**DATASET CONTENT**:
-----
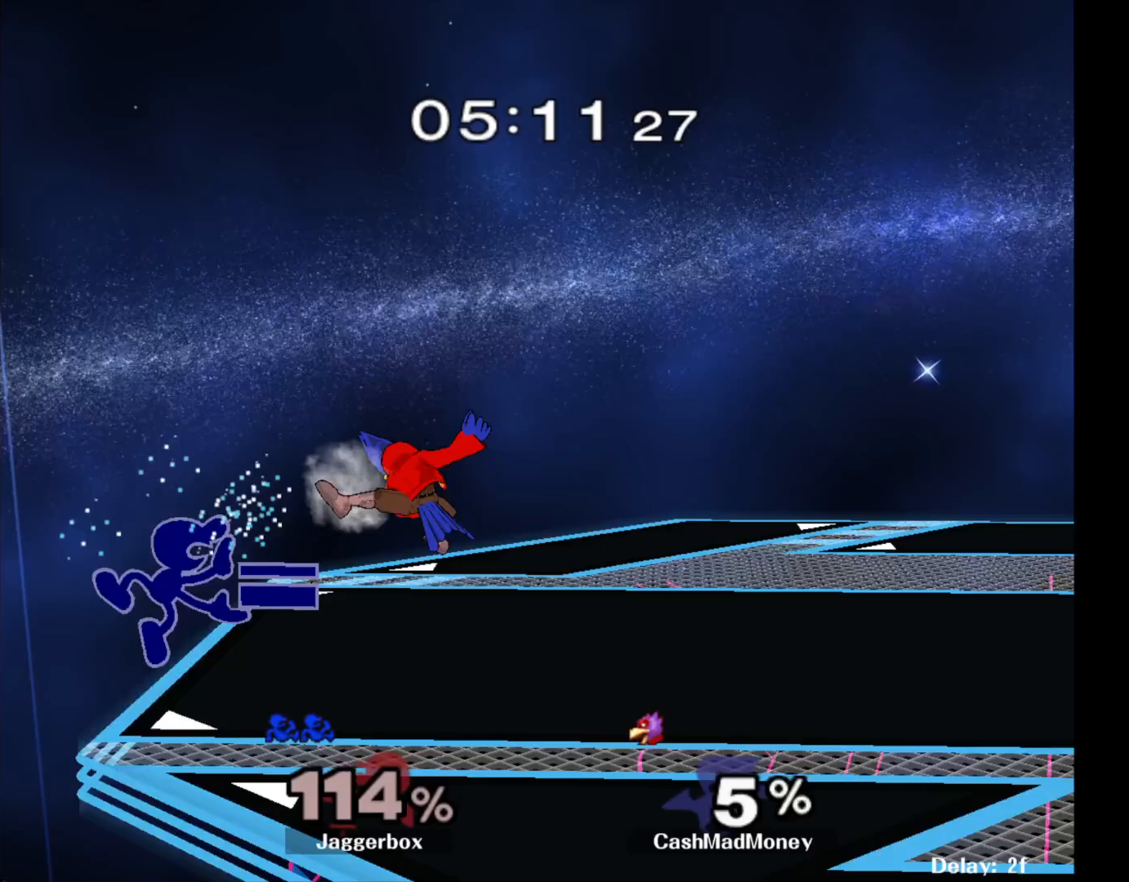
{"buttons": ["X"], "left_stick": "right", "right_stick": "center", "events": [[383, "left_stick", "left"], [483, "X", "down"], [483, "left_stick", "right"]]}
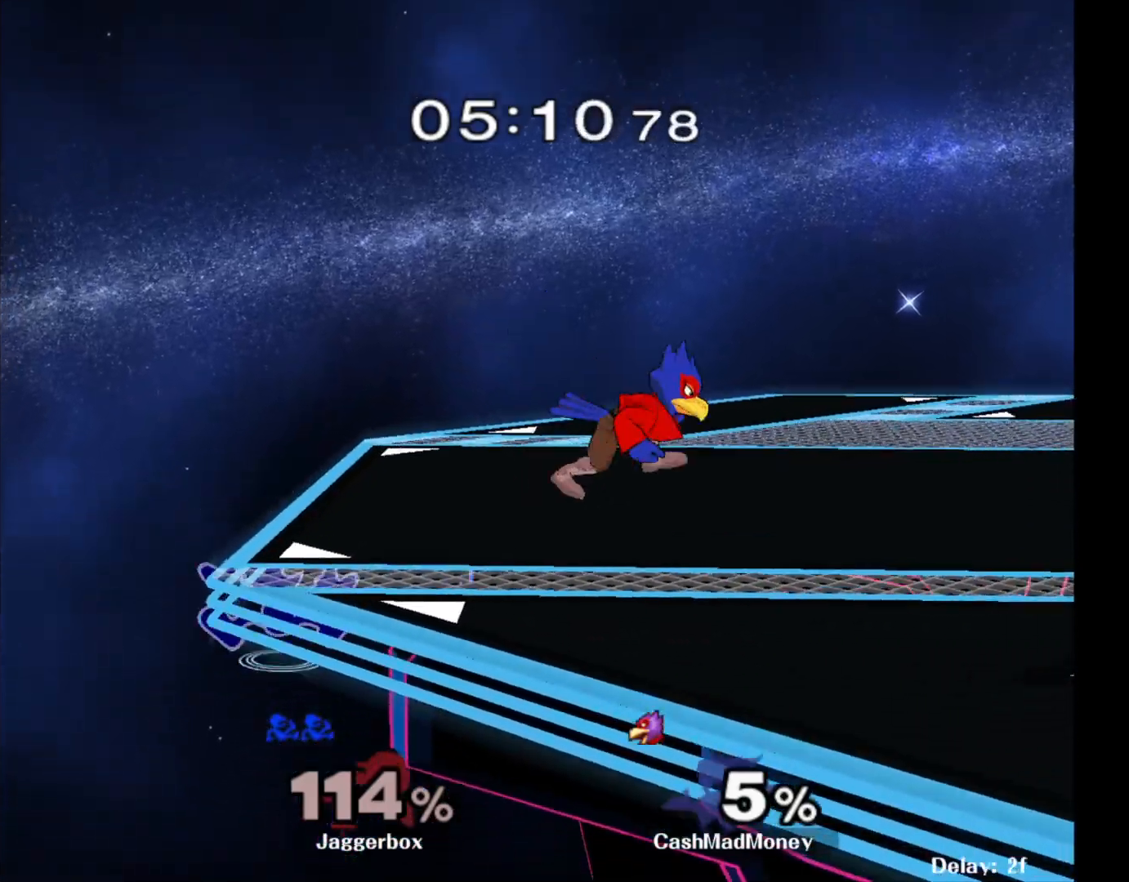
{"buttons": [], "left_stick": "right", "right_stick": "center", "events": [[67, "right_stick", "right"], [217, "X", "up"], [300, "right_stick", "center"]]}
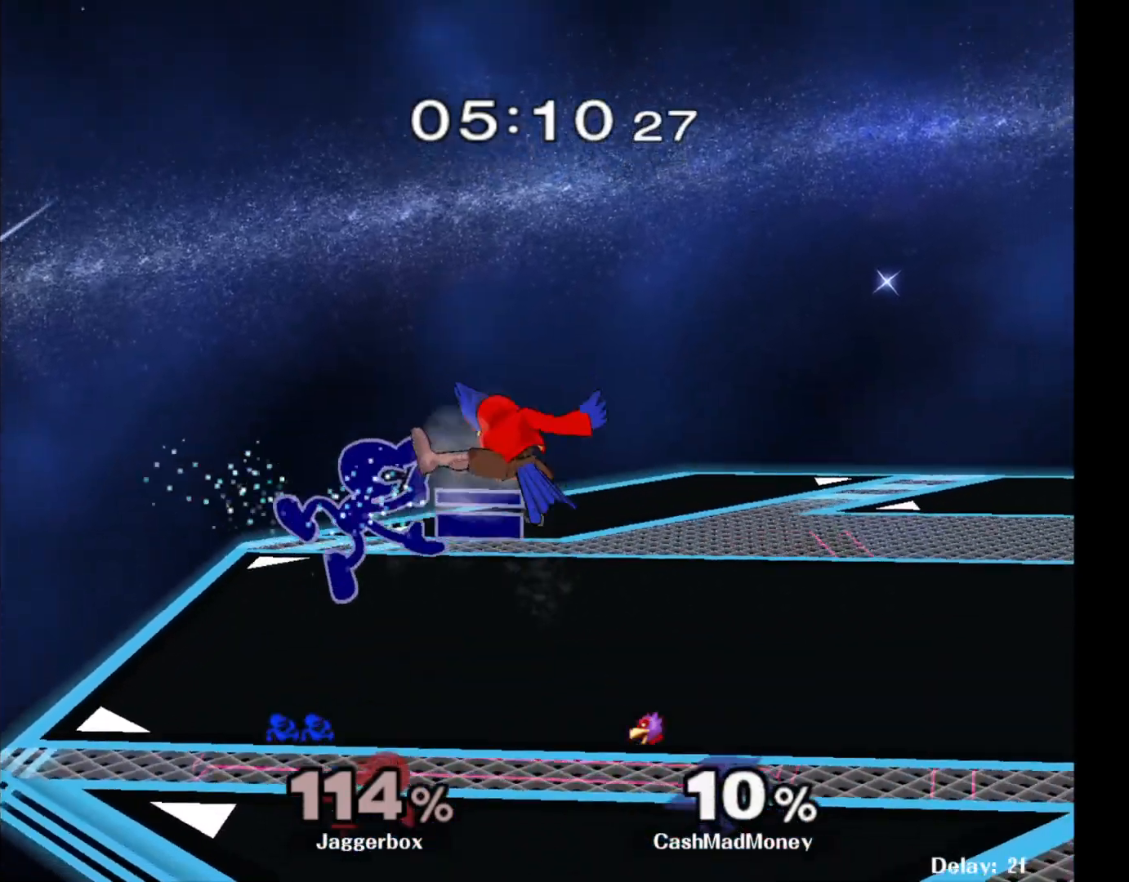
{"buttons": ["A"], "left_stick": "down", "right_stick": "center", "events": [[100, "Z", "down"], [100, "left_stick", "down"], [183, "Z", "up"], [300, "A", "down"], [333, "A", "up"], [417, "A", "down"]]}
-----
**WHAT THIS TASK INVOLVES**: The material above must be set down word for word, with no picture carried over.

**THE ANSWER**:
{"buttons": ["X"], "left_stick": "right", "right_stick": "center", "events": [[383, "left_stick", "left"], [483, "X", "down"], [483, "left_stick", "right"]]}
{"buttons": [], "left_stick": "right", "right_stick": "center", "events": [[67, "right_stick", "right"], [217, "X", "up"], [300, "right_stick", "center"]]}
{"buttons": ["A"], "left_stick": "down", "right_stick": "center", "events": [[100, "Z", "down"], [100, "left_stick", "down"], [183, "Z", "up"], [300, "A", "down"], [333, "A", "up"], [417, "A", "down"]]}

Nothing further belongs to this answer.